According to Deputy Commissioner of Child Welfare, Brian McKee, the advantage to the county run hotlines is response time. "They can call us directly, we can respond quickly...sometimes we can't wait for the normal process to happen; we can get somebody out right away."
When you average it out, there's one call every two hours that requires an investigator to go out into the field. McKee says calls to the county's hotline have increased dramatically. In 2007, caseworkers responded to 4,601 calls to the hotline. Last year it jumped to 5,235 calls. This year, the county is on track to top 6,000. At any given time, McKee says the 47 child abuse investigators under his command handle an average of 30 cases, which is twice the state's recommended standard.
Sandra Major has answered the hotline for the past two years.
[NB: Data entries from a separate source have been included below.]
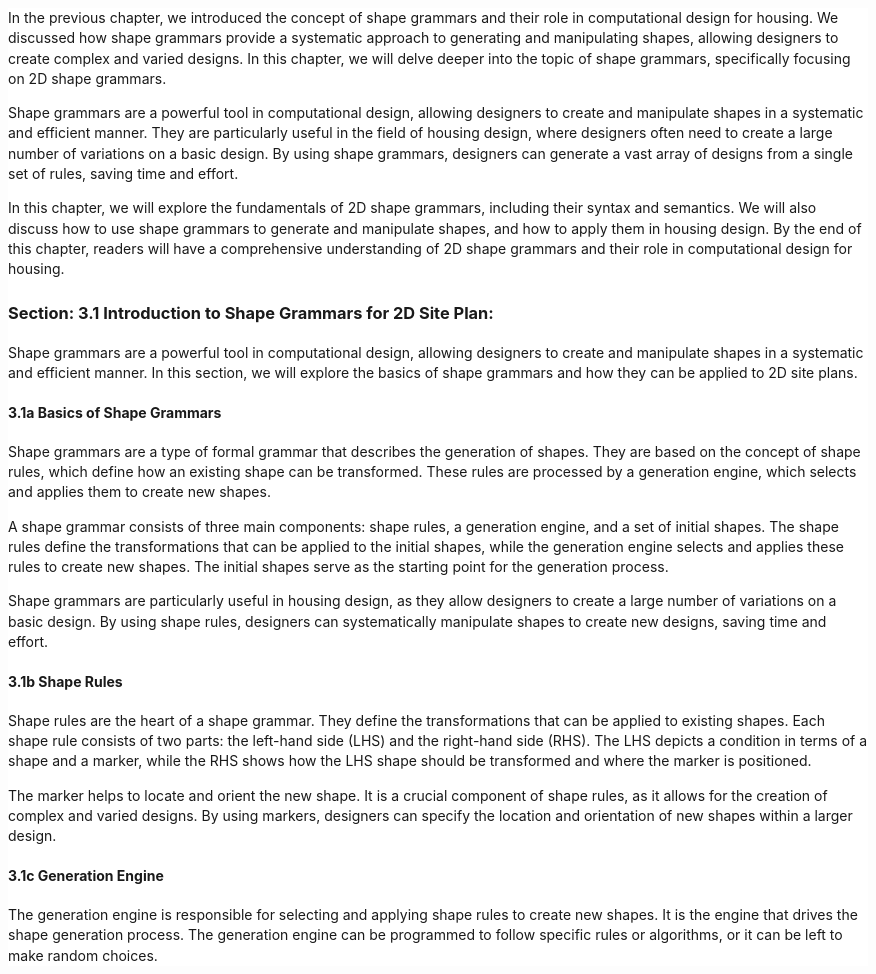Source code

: In the previous chapter, we introduced the concept of shape grammars and their role in computational design for housing. We discussed how shape grammars provide a systematic approach to generating and manipulating shapes, allowing designers to create complex and varied designs. In this chapter, we will delve deeper into the topic of shape grammars, specifically focusing on 2D shape grammars.

Shape grammars are a powerful tool in computational design, allowing designers to create and manipulate shapes in a systematic and efficient manner. They are particularly useful in the field of housing design, where designers often need to create a large number of variations on a basic design. By using shape grammars, designers can generate a vast array of designs from a single set of rules, saving time and effort.

In this chapter, we will explore the fundamentals of 2D shape grammars, including their syntax and semantics. We will also discuss how to use shape grammars to generate and manipulate shapes, and how to apply them in housing design. By the end of this chapter, readers will have a comprehensive understanding of 2D shape grammars and their role in computational design for housing.




### Section: 3.1 Introduction to Shape Grammars for 2D Site Plan:

Shape grammars are a powerful tool in computational design, allowing designers to create and manipulate shapes in a systematic and efficient manner. In this section, we will explore the basics of shape grammars and how they can be applied to 2D site plans.

#### 3.1a Basics of Shape Grammars

Shape grammars are a type of formal grammar that describes the generation of shapes. They are based on the concept of shape rules, which define how an existing shape can be transformed. These rules are processed by a generation engine, which selects and applies them to create new shapes.

A shape grammar consists of three main components: shape rules, a generation engine, and a set of initial shapes. The shape rules define the transformations that can be applied to the initial shapes, while the generation engine selects and applies these rules to create new shapes. The initial shapes serve as the starting point for the generation process.

Shape grammars are particularly useful in housing design, as they allow designers to create a large number of variations on a basic design. By using shape rules, designers can systematically manipulate shapes to create new designs, saving time and effort.

#### 3.1b Shape Rules

Shape rules are the heart of a shape grammar. They define the transformations that can be applied to existing shapes. Each shape rule consists of two parts: the left-hand side (LHS) and the right-hand side (RHS). The LHS depicts a condition in terms of a shape and a marker, while the RHS shows how the LHS shape should be transformed and where the marker is positioned.

The marker helps to locate and orient the new shape. It is a crucial component of shape rules, as it allows for the creation of complex and varied designs. By using markers, designers can specify the location and orientation of new shapes within a larger design.

#### 3.1c Generation Engine

The generation engine is responsible for selecting and applying shape rules to create new shapes. It is the engine that drives the shape generation process. The generation engine can be programmed to follow specific rules or algorithms, or it can be left to make random choices.
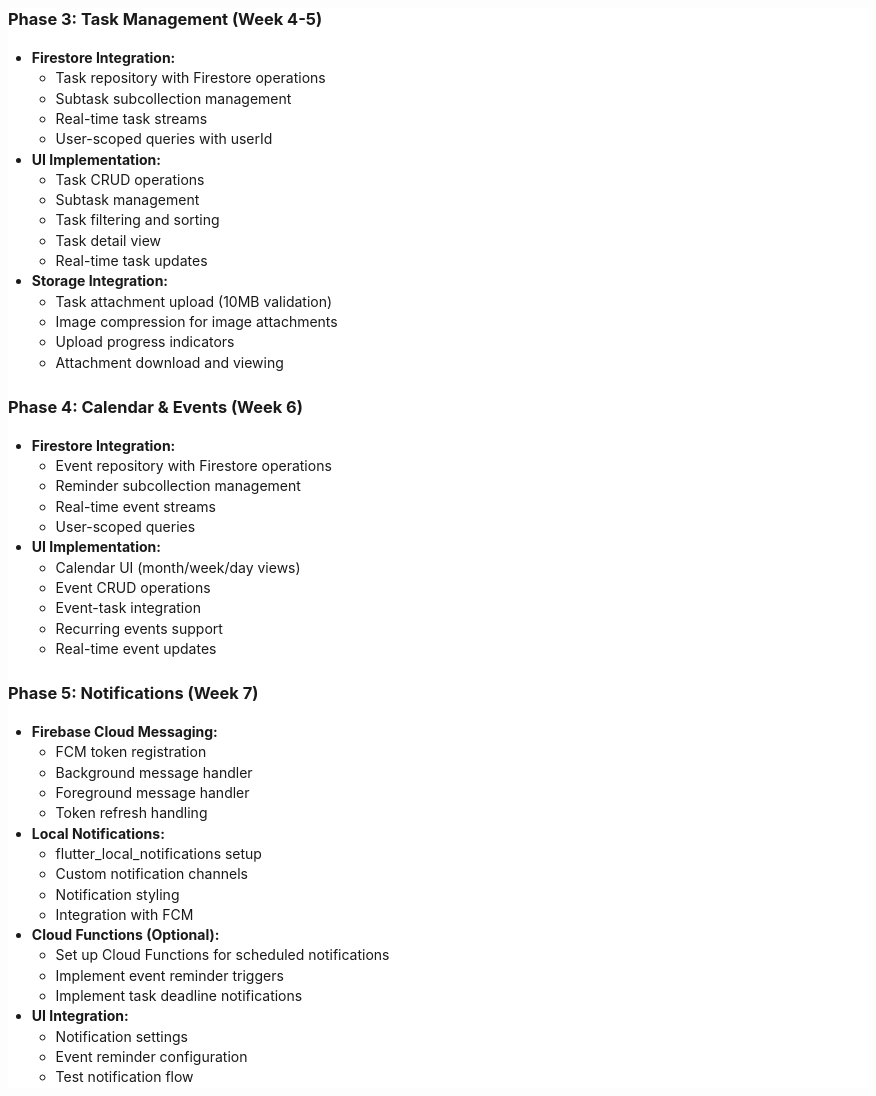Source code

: ### Phase 3: Task Management (Week 4-5)
- **Firestore Integration:**
  - Task repository with Firestore operations
  - Subtask subcollection management
  - Real-time task streams
  - User-scoped queries with userId
- **UI Implementation:**
  - Task CRUD operations
  - Subtask management
  - Task filtering and sorting
  - Task detail view
  - Real-time task updates
- **Storage Integration:**
  - Task attachment upload (10MB validation)
  - Image compression for image attachments
  - Upload progress indicators
  - Attachment download and viewing

### Phase 4: Calendar & Events (Week 6)
- **Firestore Integration:**
  - Event repository with Firestore operations
  - Reminder subcollection management
  - Real-time event streams
  - User-scoped queries
- **UI Implementation:**
  - Calendar UI (month/week/day views)
  - Event CRUD operations
  - Event-task integration
  - Recurring events support
  - Real-time event updates

### Phase 5: Notifications (Week 7)
- **Firebase Cloud Messaging:**
  - FCM token registration
  - Background message handler
  - Foreground message handler
  - Token refresh handling
- **Local Notifications:**
  - flutter_local_notifications setup
  - Custom notification channels
  - Notification styling
  - Integration with FCM
- **Cloud Functions (Optional):**
  - Set up Cloud Functions for scheduled notifications
  - Implement event reminder triggers
  - Implement task deadline notifications
- **UI Integration:**
  - Notification settings
  - Event reminder configuration
  - Test notification flow
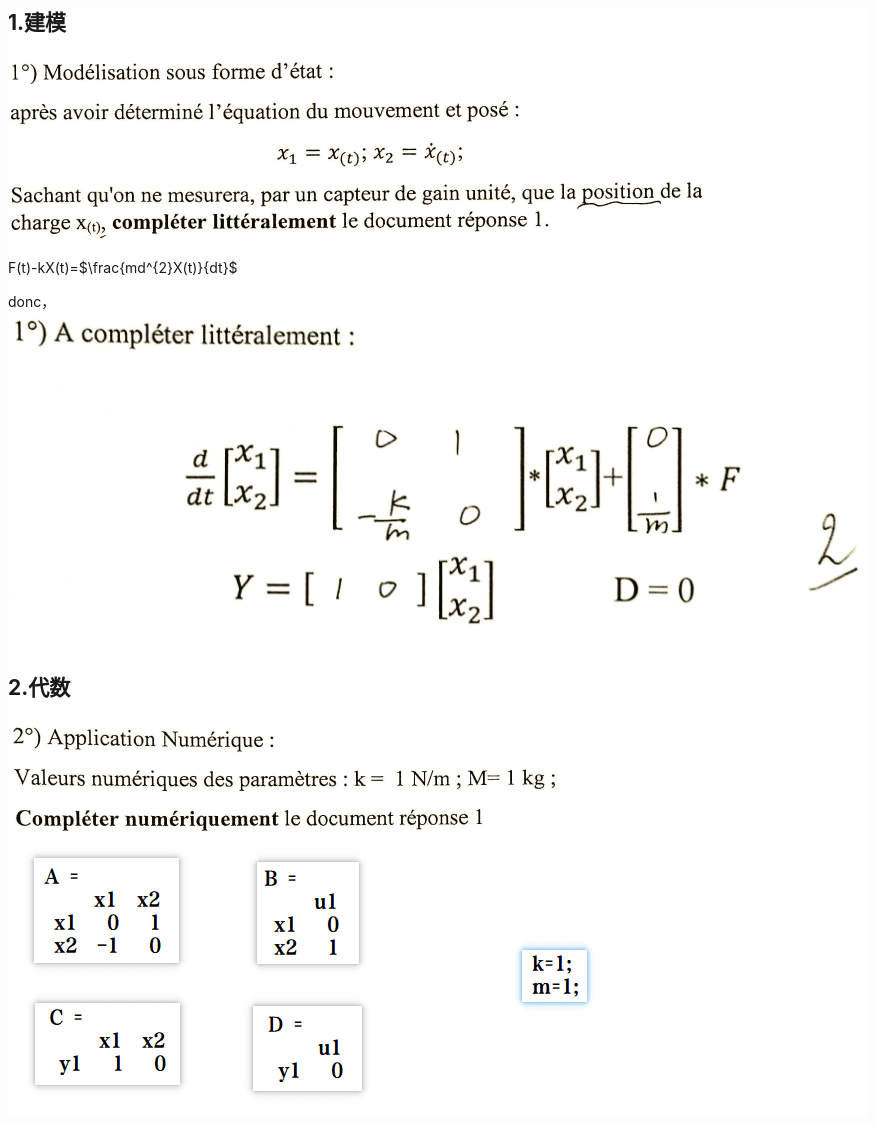 ## 1.建模
![](images\cap_20171121_214854.png)

F(t)-kX(t)=$\frac{md^{2}X(t)}{dt}$

donc，
![](images\cap_20171128_210641.png)

## 2.代数
![](images\cap_20171122_132129.png)
![](images\cap_20171122_135430.png)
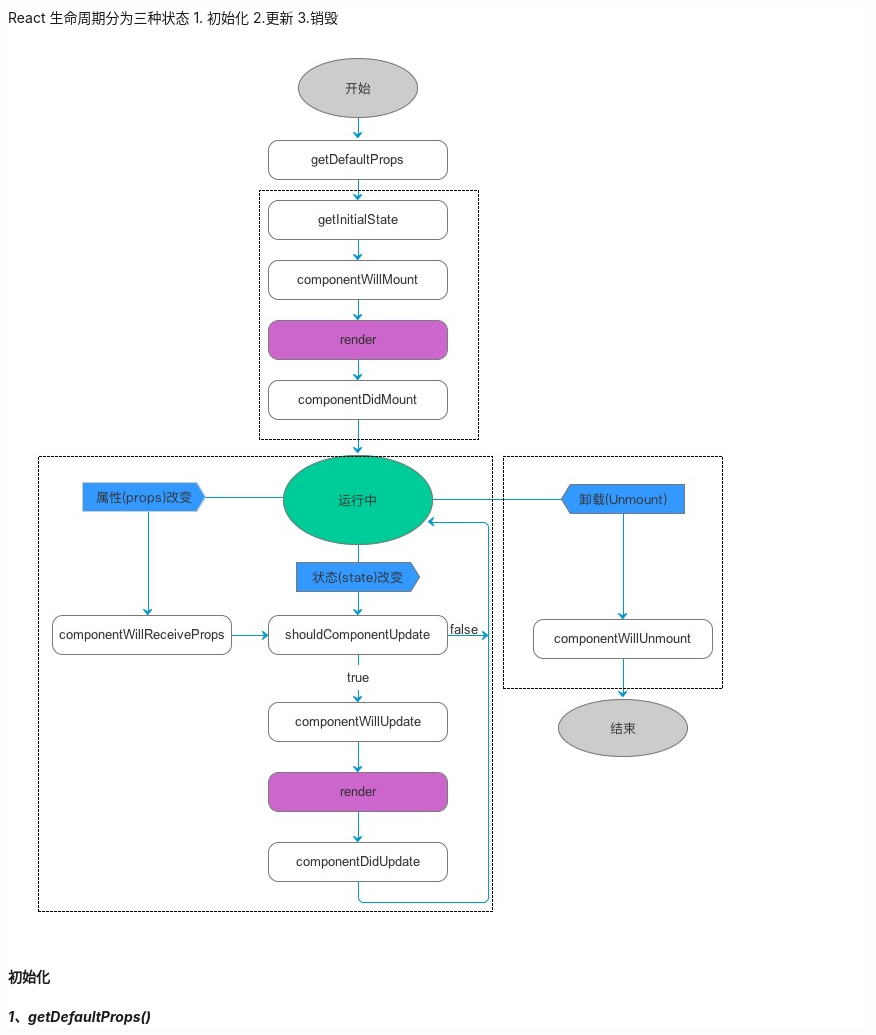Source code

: React 生命周期分为三种状态 1. 初始化 2.更新 3.销毁

![img](assets/588767-20161205190022429-1074951616.jpg)

#### **初始化**

##### *1、getDefaultProps()*
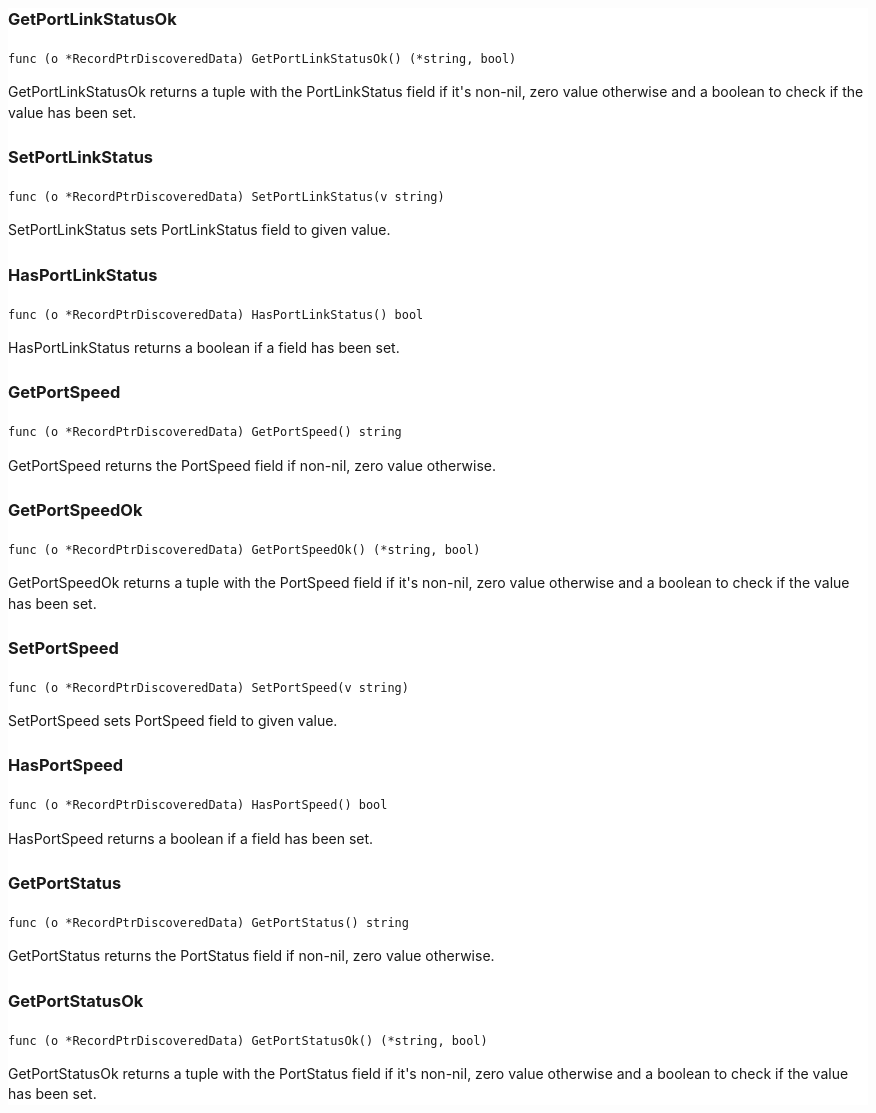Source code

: ### GetPortLinkStatusOk

`func (o *RecordPtrDiscoveredData) GetPortLinkStatusOk() (*string, bool)`

GetPortLinkStatusOk returns a tuple with the PortLinkStatus field if it's non-nil, zero value otherwise
and a boolean to check if the value has been set.

### SetPortLinkStatus

`func (o *RecordPtrDiscoveredData) SetPortLinkStatus(v string)`

SetPortLinkStatus sets PortLinkStatus field to given value.

### HasPortLinkStatus

`func (o *RecordPtrDiscoveredData) HasPortLinkStatus() bool`

HasPortLinkStatus returns a boolean if a field has been set.

### GetPortSpeed

`func (o *RecordPtrDiscoveredData) GetPortSpeed() string`

GetPortSpeed returns the PortSpeed field if non-nil, zero value otherwise.

### GetPortSpeedOk

`func (o *RecordPtrDiscoveredData) GetPortSpeedOk() (*string, bool)`

GetPortSpeedOk returns a tuple with the PortSpeed field if it's non-nil, zero value otherwise
and a boolean to check if the value has been set.

### SetPortSpeed

`func (o *RecordPtrDiscoveredData) SetPortSpeed(v string)`

SetPortSpeed sets PortSpeed field to given value.

### HasPortSpeed

`func (o *RecordPtrDiscoveredData) HasPortSpeed() bool`

HasPortSpeed returns a boolean if a field has been set.

### GetPortStatus

`func (o *RecordPtrDiscoveredData) GetPortStatus() string`

GetPortStatus returns the PortStatus field if non-nil, zero value otherwise.

### GetPortStatusOk

`func (o *RecordPtrDiscoveredData) GetPortStatusOk() (*string, bool)`

GetPortStatusOk returns a tuple with the PortStatus field if it's non-nil, zero value otherwise
and a boolean to check if the value has been set.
Prior to that, she spent five years investigating child abuse. "It's so far removed from my own personal reality," Major explains, "I don't take it home anymore but, the first couple of years, you go to bed thinking of it...you wake up thinking of your caseload."
Deputy Commissioner McKee says, with an annual turnover rate of 20 percent, the county is constantly forced to hire and train new caseworkers.
In the wake of the Erin Maxwell case, Oswego County legislators are considering establishing a similar hotline there.
An administration source says the state budget will also help address the growing problem of child abuse. The budget continues to reimburse counties for 65 percent of the cost of a caseworker. There's an extra two million to hire additional investigators and another million to provide them with laptops so they're not stuck in offices filling out paperwork.
The number for Onondaga County's child abuse hotline is 315-422-9701. The state's hotline is 1-800-342-3720.